Et, surmontant avec effort une instinctive répugnance, il ajouta, en tâchant de sourire :

– Ne devinez-vous pas ? je viens de sa part.

– De sa part ! s’écria miss Mac-Farlane dont le visage exprima tout à coup une confiance sans bornes.

– De la part de Stephen, dit tout bas le cavalier Bembo.

Anna sauta de joie. Bembo souffrait cruellement ; mais il eut la force d’employer jusqu’au bout son généreux stratagème.

– Venez ! murmura-t-il ; Stephen vous attend.

Il souleva dans ses bras la jeune fille, qui n’opposa point de résistance, et commença à descendre l’échelle de soie avec précaution. À moitié chemin de la fenêtre au sol, Bembo crut entendre derrière lui, dans la maison de M. le marquis de Rio-Santo, le bruit d’une fenêtre qui s’ouvrait. Il continua de descendre. Quelques marches plus bas, il sentit Anna frémir entre ses bras.

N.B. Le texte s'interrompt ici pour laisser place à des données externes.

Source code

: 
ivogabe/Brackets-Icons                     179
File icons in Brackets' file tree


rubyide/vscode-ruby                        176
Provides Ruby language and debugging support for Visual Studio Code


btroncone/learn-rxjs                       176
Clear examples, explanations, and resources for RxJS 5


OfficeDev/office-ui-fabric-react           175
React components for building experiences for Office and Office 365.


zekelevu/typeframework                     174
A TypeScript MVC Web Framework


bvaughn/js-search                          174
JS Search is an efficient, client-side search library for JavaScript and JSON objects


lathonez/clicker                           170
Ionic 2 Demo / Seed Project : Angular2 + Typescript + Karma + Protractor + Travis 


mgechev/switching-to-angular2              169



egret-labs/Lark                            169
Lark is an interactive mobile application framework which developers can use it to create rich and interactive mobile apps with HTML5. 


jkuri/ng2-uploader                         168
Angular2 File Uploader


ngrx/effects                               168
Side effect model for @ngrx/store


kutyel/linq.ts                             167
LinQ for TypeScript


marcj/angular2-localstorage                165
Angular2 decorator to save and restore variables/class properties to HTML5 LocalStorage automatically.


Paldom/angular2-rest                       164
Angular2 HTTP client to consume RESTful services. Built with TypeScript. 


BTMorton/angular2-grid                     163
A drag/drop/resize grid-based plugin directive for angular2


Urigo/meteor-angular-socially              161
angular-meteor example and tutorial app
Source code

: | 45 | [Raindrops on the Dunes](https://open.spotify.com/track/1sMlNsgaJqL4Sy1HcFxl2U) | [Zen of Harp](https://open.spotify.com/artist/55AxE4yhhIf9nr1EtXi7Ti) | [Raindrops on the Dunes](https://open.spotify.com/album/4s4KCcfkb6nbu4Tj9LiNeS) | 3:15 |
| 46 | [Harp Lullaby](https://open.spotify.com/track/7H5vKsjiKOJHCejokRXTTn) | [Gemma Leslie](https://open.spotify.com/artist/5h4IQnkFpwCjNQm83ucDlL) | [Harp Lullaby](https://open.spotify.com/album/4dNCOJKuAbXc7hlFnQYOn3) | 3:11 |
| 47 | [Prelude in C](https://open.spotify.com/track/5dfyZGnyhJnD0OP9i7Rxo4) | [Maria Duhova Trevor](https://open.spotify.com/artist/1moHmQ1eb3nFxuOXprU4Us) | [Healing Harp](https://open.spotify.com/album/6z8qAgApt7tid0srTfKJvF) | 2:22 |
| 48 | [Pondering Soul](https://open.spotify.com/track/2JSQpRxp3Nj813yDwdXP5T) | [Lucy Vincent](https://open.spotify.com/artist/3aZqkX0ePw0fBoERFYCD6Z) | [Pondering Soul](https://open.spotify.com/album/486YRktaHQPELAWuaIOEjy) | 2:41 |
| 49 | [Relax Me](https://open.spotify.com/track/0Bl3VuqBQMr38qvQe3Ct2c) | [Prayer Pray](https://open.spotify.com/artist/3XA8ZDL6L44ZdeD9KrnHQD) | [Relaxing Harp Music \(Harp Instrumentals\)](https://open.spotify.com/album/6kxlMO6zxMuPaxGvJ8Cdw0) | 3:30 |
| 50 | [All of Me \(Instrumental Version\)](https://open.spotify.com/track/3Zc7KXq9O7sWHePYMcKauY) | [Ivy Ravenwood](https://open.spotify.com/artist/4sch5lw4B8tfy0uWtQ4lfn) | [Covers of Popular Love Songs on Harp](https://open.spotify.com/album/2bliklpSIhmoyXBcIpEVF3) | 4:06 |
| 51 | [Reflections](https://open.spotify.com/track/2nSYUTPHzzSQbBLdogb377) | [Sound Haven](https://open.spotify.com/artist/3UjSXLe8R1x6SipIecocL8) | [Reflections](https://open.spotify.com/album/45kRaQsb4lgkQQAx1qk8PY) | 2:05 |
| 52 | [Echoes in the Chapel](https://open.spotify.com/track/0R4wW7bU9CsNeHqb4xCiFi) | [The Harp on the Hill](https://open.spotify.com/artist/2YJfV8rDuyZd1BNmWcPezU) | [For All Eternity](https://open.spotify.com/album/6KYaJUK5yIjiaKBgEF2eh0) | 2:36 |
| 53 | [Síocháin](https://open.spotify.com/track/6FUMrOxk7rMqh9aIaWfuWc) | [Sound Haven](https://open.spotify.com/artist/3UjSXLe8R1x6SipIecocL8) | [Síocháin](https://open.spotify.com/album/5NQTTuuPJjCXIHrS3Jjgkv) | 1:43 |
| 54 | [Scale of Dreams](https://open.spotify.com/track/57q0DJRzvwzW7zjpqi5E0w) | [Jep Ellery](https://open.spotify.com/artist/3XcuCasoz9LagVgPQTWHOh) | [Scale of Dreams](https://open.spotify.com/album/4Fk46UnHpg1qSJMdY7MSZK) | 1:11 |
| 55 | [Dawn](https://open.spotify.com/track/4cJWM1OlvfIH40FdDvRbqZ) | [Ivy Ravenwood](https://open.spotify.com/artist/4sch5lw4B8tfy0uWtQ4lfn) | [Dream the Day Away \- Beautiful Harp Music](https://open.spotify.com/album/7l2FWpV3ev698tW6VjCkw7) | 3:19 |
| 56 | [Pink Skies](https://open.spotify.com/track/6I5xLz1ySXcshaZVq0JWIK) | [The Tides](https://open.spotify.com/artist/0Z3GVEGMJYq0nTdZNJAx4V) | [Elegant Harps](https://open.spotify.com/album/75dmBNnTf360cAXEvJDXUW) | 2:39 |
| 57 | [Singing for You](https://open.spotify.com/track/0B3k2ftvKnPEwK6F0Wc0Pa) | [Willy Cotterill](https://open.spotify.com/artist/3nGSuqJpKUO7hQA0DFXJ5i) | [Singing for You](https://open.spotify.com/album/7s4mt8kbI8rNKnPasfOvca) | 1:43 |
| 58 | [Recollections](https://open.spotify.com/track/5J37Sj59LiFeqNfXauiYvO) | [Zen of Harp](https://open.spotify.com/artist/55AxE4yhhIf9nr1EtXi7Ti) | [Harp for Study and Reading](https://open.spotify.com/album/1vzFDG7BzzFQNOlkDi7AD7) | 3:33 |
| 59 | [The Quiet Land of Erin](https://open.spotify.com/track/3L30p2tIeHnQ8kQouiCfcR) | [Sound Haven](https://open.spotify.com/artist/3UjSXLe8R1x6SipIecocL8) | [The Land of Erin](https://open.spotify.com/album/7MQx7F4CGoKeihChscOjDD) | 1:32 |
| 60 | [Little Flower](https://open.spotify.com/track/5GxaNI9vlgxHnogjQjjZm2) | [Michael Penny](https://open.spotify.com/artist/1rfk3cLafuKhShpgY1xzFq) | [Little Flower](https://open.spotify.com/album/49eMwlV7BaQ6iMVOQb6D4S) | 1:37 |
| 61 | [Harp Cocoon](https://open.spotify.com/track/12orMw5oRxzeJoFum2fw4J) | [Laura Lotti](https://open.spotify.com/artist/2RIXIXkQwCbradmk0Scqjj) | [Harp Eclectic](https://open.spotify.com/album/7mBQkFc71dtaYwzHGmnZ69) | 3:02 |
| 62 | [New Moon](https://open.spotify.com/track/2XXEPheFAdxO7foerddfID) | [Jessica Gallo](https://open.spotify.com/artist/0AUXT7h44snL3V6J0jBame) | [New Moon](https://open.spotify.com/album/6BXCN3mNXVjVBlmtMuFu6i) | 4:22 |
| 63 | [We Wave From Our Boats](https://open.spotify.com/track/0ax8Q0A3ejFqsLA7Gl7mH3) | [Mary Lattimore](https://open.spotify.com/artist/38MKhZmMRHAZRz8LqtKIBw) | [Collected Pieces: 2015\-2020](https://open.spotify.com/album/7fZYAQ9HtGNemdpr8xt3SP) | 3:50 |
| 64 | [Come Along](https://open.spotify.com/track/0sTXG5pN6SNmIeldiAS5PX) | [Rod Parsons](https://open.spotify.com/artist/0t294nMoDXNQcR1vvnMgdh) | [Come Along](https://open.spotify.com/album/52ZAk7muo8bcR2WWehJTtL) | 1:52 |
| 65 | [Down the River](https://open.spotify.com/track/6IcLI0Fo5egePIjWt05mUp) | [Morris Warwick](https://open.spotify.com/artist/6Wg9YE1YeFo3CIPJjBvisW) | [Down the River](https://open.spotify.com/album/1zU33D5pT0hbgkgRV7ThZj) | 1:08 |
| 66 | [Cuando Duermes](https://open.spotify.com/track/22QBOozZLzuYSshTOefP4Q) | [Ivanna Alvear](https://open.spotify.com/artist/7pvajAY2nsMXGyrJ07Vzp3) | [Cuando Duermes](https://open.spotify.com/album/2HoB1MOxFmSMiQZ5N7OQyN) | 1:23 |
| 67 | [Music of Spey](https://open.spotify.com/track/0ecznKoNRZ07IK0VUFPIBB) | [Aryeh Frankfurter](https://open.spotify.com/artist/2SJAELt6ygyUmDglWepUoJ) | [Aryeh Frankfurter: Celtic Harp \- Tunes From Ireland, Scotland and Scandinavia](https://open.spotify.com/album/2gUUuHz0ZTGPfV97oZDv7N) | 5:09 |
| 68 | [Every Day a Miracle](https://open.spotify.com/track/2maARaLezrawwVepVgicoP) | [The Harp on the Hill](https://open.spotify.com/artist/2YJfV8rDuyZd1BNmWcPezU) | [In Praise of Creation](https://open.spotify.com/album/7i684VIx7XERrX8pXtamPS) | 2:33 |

– Voyez… voyez ! dit-elle avec effroi ; un fantôme qui glisse parmi les branches de ces arbres !

Bembo essaya, mais en vain, de se retourner. Anna regardait toujours le fantôme, qui descendait, lui aussi, le long de l’un des troncs d’arbres plantés derrière Irish-House. Arrivé au niveau du mur de la cour, il s’y cramponna et demeura un instant comme indécis. C’était un homme demi-nu, dont on apercevait les membres étiques aux rayons de la lune. Anna se mourait de peur.

Enfin Bembo mit le pied sur le dernier degré de l’échelle. À ce même instant on entendit la chute d’un corps sur le pavé. C’était le fantôme qui venait de sauter dans la rue. En sorte que nos deux fugitifs et cet homme touchèrent en même temps le sol et se trouvèrent en présence.

Bembo hésita. L’homme s’appuya, épuisé, au mur qu’il venait de franchir, et une voix chevrotante s’éleva dans le silence de la nuit. Cette voix chantait :

Le laird de Killarvan

Avait deux filles ;

Jamais n’en vit amant

D’aussi gentilles

Dans Glen-Girvan…

– Mon père ! s’écria Anna en se dégageant des bras de Bembo, c’est la voix de mon père !

Angus, c’était bien lui, fit un pas vers sa fille dont il avait reconnu la voix ; mais, presque aussitôt, saisi d’une mystérieuse horreur, il se recula, chancelant.

– Toujours les ombres de celles qui sont mortes ! murmura-t-il avec détresse.

Et comme Anna voulait mettre ses bras autour de son cou, il la jeta violemment sur le pavé et s’enfuit en criant :

– Toutes deux ! toutes deux !

Bembo le perdit de vue au détour de Belgrave-Lane. Il reprit dans ses bras Anna évanouie et l’emporta.

Le lendemain, M. le marquis de Rio-Santo trouva vide le lit du laird. Il ne put confier à personne ses inquiétudes, car, de toute cette journée, le cavalier Angelo Bembo ne se montra point à Irish-House.